(Stored dataset items)
== Segment start ==

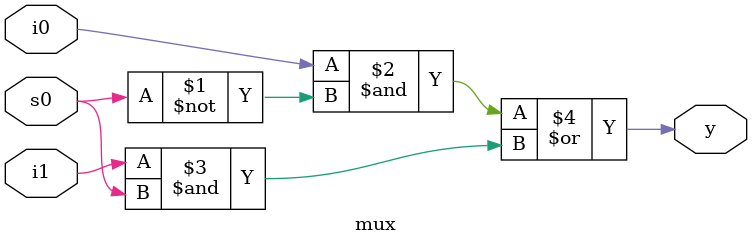
<source format=v>
module mux(
    input i0,
    input i1,
    input s0,
    output y
);
assign y = (i0&~s0) | (i1&s0);
endmodule
</source>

== Segment end ==

Leave the pictures out and reproduce each record exactly as written.

:: EXERCISE ANSWER ::
<source format=v>
module mux(
    input i0,
    input i1,
    input s0,
    output y
);
assign y = (i0&~s0) | (i1&s0);
endmodule
</source>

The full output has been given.